In a recent comment published in Nature Reviews Microbiology, researchers raised concern regarding the emergence of new severe acute respiratory syndrome coronavirus 2 (SARS-CoV-2) variants with unpredictable severity and immune evasion potential due to its ongoing fast-paced antigenic evolution.
Lower severity of Omicron could be a coincidence
The high transmissibility, availability of several animal host reservoirs, the phenomenon of waning immunity, and more importantly, antigenic evolution contribute to the continued persistence of SARS-CoV-2 in humans. Accordingly, the researchers argued that SARS-CoV-2 is all set for continuous circulation in humans, and milder infectivity of its new variant of concern (VOC) Omicron could merely be a coincidence.
Predicting the virulence of a pathogen is complex, and typically evolutionary pressure does not select against it. In the case of SARS-CoV-2, although disease severity manifested late in infection, only after its transmission attained a peak, it does not suggest that the lower severity of Omicron is a good predictor for future variants.
Perhaps the prospect of future VOCs featuring the potentially devastating combination of the ability to re-infect due to immune escape along with high virulence is regrettably realistic. The notion that widespread vaccine or infection-induced immunity will eventually result in herd immunity and guarantee milder SARS-CoV-2 infections in the future also seems quite unrealistic from the standpoint of the antigenic evolution of SARS-CoV-2.
As the viral antigenic profile will adapt in response to host immune pressures resulting in immune escape, the immune system will not be able to prevent severe disease. On a population level, it would increase the rates of re-infection and disease severity. Omicron's rapid emergence remarkably demonstrated how SARS-CoV-2 is capable of considerable antigenic escape over a relatively short period.
Omicron, featuring at least 50 new amino acid mutations, is highly antigenically divergent from the original ancestral Wuhan-Hu-1 strain and other VOCs of SARS-CoV-2. It has rapidly spread and evaded already waning immunity to cause breakthrough infections in vaccinated and previously-infected individuals alike. Omicron's genetic divergence and functional significance of this divergence were demonstrated by the increasing proportion of its BA.2 lineage.
Evolutionary evidence of antigenic divergence of yet to emerge SARS-CoV-2 variants
Three earlier SARS-CoV-2 VOCs - Beta, Gamma, and Delta - also featured immune escape mutations, and there is no scientific evidence to suggest that this evolution is coming to a halt anytime soon. As per the evolutionary theory, these VOCs are the tip of the ‘evolutionary iceberg.’ Several SARS-CoV-2 lineages, highly divergent from each other and with increased immune evasion capabilities, are ready to emerge over time.
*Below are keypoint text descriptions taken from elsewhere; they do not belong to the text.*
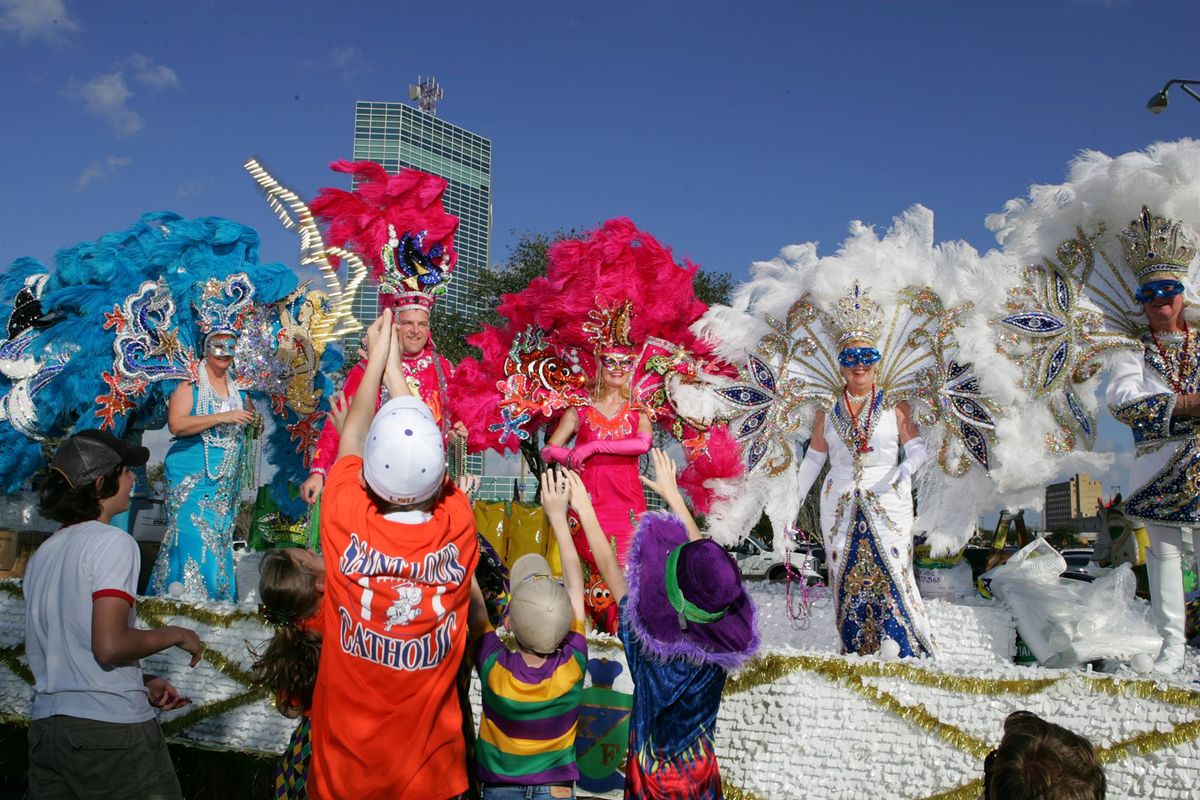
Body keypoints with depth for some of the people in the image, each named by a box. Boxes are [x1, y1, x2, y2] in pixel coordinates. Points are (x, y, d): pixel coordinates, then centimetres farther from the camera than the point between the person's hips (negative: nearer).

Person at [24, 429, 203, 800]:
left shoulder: (42, 554, 16)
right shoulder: (112, 542, -11)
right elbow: (110, 645, -20)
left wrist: (143, 683, 17)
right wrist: (176, 634, -5)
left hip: (45, 726, 8)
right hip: (110, 728, -8)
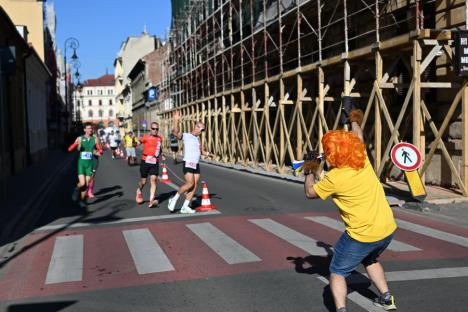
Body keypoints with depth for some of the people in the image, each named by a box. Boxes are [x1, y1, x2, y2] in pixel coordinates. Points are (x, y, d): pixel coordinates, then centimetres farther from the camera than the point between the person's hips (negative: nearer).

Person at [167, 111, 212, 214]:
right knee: (190, 183, -20)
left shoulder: (198, 138, 19)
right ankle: (174, 199, -2)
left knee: (194, 186, 0)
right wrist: (176, 120, -32)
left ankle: (185, 207, 5)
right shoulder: (185, 136, -3)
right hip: (188, 164, -7)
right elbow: (175, 132, -22)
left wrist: (207, 153, 11)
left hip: (197, 165, 7)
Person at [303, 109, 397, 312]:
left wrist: (310, 172, 14)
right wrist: (355, 122, 38)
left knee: (337, 273, 8)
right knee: (370, 259, 34)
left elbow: (310, 192, -3)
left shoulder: (334, 177, -20)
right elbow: (358, 139, 19)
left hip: (362, 235, -7)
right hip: (388, 229, 7)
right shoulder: (364, 161, -4)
Another fascinating aspect of the antigenic evolution of SARS-CoV-2 is that it is increasingly optimizing its transmissibility (Rt) by refining its ability to re-infect immunized individuals and less via being infectious. Earlier SARS-CoV-2 VOCs were 50% more infectious than their predecessors, including the Alpha and Delta VOCs, as a fitter virus is the one that transmits to the maximum number of hosts, and this was possible only by becoming more infectious. However, it was unfeasible in a highly immune population.
Accordingly, as the human population transitioned to high levels of immunity, SARS-CoV-2 accelerated the rates of antigenic evolution, and Omicron, with its extraordinary ability to re-infect immune individuals, best exemplified this evolutionary strategy.
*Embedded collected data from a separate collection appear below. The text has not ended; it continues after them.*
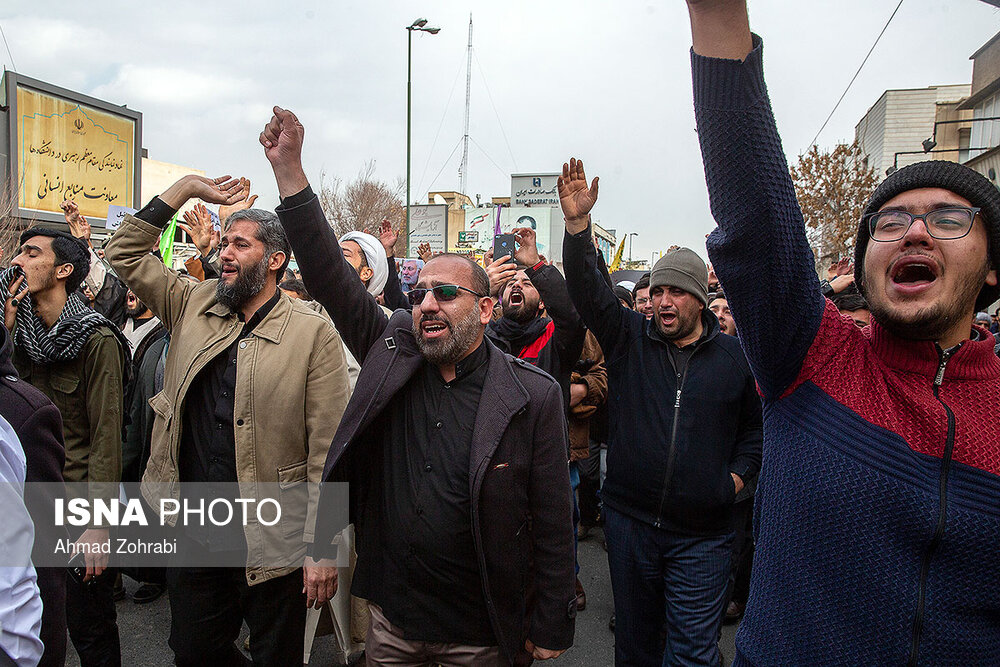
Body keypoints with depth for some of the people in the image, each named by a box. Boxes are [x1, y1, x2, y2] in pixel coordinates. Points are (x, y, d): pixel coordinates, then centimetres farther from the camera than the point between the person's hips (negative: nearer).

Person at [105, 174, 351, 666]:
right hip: (191, 531, 5)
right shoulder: (194, 307, 5)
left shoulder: (314, 334, -11)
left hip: (270, 539, -4)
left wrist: (321, 546, -14)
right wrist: (187, 188, 3)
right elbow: (124, 253, 11)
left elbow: (327, 451, -13)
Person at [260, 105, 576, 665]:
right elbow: (331, 276, -8)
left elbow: (552, 520, -11)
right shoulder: (392, 355, -3)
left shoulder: (534, 396, -14)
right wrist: (289, 168, -14)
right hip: (392, 618, 4)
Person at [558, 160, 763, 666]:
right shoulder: (629, 338, 1)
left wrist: (739, 474, 1)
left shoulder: (734, 356, 2)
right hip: (629, 520, 1)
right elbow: (587, 291, -13)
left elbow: (755, 424, 15)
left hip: (701, 535, -1)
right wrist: (577, 223, -25)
However, the emergence of a less virulent strain does not imply that the SARS-CoV-2-induced pandemic is approaching its end. Once Omicron infects the majority of individuals, another variant, highly antigenically divergent from Omicron, might emerge as immune escape needs to adapt to continually changing targets.
Although at present, it is impossible to predict the time of emergence or antigenic and viral properties of future SARS-CoV-2 variants, a more infectious VOC would most likely replace Omicron along with the features that contribute to its lower severity. Notably, Omicron preferentially infected the upper respiratory tract (not the lung tissue) and showed a reduced tendency to induce cell-cell fusion.
Intriguingly, molecular clock analysis had predicted the split of Omicron from its predecessors a year before its actual epidemic emergence. Thus, suggesting that other antigenically divergent SARS-CoV-2 variants have already arrived or are currently forming and will soon emerge.
Conclusions
There is an urgent need to dissect the mechanisms, circumstances, and factors contributing to the generation of antigenically divergent SARS-CoV-2 variants. More specifically, it is crucial to examine patterns of antigenic evolution in immune-deficient individuals and animal species residing close to humans, which could be SARS-CoV-2 animal reservoirs. Such understanding will enable a more reliable evaluation of the future burden of coronavirus disease 2019 (COVID-19) in humans and accordingly prepare mitigation and intervention strategies.